Table 1

The latest diagnostic criteria for dementia with Lewy bodies (DLB)

Diagnostic criteria
For a patient with dementia (defined as a progressive cognitive decline of sufficient magnitude to interfere with normal social or occupational functions or with activities of daily living):
  1. A ‘probable’ DLB diagnosis requires at least two core features or one core feature and at least one indicative biomarker, whereas

  2. a ‘possible’ DLB diagnosis requires only one of the seven from the list of core features or indicative biomarkers.

Supportive biomarkers are helpful in making the diagnosis, but their specificity to DLB is not clear.
In addition, a patient must have either developed dementia before, or within 1 year, of the onset of any parkinsonian symptoms; hence, if more than a year passes before the onset of dementia following parkinsonism, the alternative diagnosis of Parkinson’s disease dementia (PDD) is made.
Core featuresIndicative biomarkersSupportive biomarkers
  1. recurrent visual hallucinations

  2. fluctuating cognition

  3. spontaneous features of parkinsonism

  4. rapid eye movement (REM) sleep behaviour disorder (RBD).

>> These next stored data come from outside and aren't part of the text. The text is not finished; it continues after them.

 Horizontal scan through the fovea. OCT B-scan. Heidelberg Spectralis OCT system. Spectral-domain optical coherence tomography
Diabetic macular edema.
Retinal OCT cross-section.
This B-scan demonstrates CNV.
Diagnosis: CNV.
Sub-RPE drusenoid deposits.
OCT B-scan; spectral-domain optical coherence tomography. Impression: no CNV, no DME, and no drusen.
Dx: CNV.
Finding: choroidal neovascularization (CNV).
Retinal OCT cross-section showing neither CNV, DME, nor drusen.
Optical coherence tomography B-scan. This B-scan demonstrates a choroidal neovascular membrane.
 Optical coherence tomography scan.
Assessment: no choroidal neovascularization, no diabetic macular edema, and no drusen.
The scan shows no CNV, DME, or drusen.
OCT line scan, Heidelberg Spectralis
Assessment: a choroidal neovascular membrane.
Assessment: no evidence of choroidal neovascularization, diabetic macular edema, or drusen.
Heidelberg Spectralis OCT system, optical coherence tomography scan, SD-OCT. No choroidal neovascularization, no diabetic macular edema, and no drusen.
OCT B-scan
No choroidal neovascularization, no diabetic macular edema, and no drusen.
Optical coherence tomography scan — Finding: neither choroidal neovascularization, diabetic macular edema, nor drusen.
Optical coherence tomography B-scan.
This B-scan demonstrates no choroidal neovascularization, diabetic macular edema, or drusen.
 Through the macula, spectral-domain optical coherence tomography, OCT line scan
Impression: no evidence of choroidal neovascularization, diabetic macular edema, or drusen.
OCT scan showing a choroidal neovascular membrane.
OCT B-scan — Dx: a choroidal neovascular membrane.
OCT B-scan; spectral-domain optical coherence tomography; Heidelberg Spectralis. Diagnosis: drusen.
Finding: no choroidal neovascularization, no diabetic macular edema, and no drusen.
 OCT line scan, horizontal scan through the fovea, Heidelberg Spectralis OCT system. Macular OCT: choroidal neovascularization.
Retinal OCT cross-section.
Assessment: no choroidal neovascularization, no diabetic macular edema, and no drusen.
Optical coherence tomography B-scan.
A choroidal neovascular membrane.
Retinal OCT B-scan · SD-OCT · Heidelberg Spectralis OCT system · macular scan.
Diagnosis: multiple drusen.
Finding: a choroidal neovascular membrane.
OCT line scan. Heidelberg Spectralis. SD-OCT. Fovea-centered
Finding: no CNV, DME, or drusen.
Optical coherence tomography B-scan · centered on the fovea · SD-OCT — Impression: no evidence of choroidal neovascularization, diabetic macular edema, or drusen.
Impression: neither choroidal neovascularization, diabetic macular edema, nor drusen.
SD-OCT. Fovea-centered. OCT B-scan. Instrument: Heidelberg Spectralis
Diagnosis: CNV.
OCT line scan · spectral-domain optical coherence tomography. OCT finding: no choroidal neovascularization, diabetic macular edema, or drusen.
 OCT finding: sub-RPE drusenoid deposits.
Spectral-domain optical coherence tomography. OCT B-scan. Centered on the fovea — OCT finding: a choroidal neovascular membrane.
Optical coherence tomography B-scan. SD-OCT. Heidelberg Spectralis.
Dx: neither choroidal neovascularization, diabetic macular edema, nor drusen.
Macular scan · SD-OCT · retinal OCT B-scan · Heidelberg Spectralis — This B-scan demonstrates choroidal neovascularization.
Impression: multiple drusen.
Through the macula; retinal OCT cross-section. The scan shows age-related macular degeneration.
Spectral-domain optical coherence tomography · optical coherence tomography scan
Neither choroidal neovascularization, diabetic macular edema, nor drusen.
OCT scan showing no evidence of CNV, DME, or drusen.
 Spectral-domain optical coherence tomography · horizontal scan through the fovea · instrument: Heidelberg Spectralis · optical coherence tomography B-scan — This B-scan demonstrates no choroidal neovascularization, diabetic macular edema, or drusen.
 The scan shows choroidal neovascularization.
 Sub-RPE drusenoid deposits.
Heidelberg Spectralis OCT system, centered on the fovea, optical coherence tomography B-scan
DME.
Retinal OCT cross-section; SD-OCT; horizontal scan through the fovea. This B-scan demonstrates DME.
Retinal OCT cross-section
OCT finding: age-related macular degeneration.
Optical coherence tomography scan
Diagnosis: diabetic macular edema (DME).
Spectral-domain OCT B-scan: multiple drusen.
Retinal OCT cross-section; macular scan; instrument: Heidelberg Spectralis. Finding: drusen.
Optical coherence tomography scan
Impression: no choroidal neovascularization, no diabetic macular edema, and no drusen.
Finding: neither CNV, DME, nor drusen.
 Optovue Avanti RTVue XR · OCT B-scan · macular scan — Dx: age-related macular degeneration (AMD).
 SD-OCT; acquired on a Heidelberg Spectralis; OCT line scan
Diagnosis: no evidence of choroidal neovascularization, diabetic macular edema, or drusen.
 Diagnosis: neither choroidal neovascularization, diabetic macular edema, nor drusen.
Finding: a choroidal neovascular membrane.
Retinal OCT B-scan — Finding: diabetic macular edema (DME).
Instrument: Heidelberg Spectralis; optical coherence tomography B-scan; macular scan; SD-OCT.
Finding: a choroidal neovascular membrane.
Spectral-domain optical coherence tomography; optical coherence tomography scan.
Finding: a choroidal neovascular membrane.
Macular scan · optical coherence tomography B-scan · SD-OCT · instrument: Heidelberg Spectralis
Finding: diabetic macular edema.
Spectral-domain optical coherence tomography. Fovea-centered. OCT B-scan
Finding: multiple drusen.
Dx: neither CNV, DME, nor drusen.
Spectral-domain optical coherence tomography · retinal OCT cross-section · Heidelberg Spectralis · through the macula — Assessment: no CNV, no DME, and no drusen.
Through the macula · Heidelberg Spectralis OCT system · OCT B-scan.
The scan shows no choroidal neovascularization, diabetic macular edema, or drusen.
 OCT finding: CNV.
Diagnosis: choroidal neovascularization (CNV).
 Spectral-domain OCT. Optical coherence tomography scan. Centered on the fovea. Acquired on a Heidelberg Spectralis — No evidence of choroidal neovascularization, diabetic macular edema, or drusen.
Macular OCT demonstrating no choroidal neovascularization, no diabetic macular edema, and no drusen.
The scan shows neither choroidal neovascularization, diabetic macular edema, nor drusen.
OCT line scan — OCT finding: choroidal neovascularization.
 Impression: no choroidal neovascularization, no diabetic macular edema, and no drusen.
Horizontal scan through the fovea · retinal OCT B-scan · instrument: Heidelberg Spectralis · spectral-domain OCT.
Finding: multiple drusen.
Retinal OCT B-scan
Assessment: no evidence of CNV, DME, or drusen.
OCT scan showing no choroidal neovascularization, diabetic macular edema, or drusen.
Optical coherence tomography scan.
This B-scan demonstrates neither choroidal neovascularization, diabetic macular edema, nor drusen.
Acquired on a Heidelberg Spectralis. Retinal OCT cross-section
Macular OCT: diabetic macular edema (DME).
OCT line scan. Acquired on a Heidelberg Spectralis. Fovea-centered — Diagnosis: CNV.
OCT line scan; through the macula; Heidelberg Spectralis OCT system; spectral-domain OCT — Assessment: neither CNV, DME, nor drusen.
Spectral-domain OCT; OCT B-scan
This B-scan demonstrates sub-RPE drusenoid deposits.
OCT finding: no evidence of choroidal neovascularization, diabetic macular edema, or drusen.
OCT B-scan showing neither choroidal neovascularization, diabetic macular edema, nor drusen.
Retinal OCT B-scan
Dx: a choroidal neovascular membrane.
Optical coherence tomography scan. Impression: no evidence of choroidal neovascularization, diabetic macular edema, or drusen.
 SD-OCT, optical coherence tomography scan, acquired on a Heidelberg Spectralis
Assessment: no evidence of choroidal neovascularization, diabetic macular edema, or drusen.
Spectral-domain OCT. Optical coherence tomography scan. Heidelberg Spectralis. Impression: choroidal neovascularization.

  1. polysomnography confirming RBD by showing REM sleep without atonia

  2. abnormal dopamine transporter (DAT) imaging revealing reduced DAT uptake in the basal ganglia

  3. 123Iodine-metaiodobenzylguanidine myocardial scintigraphy revealing loss of postganglionic sympathetic cardiac innervation.

  1. relative preservation of medial temporal lobe structures on CT or MRI

  2. generalised low uptake on single-photon emission CT/positron emission tomography (PET) perfusion/metabolism scan with reduced occipital activity±posterior cingulate island sign on fluorodeoxyglucose PET imaging

  3. prominent posterior slow-wave activity on EEG with periodic fluctuations in the prealpha/theta range.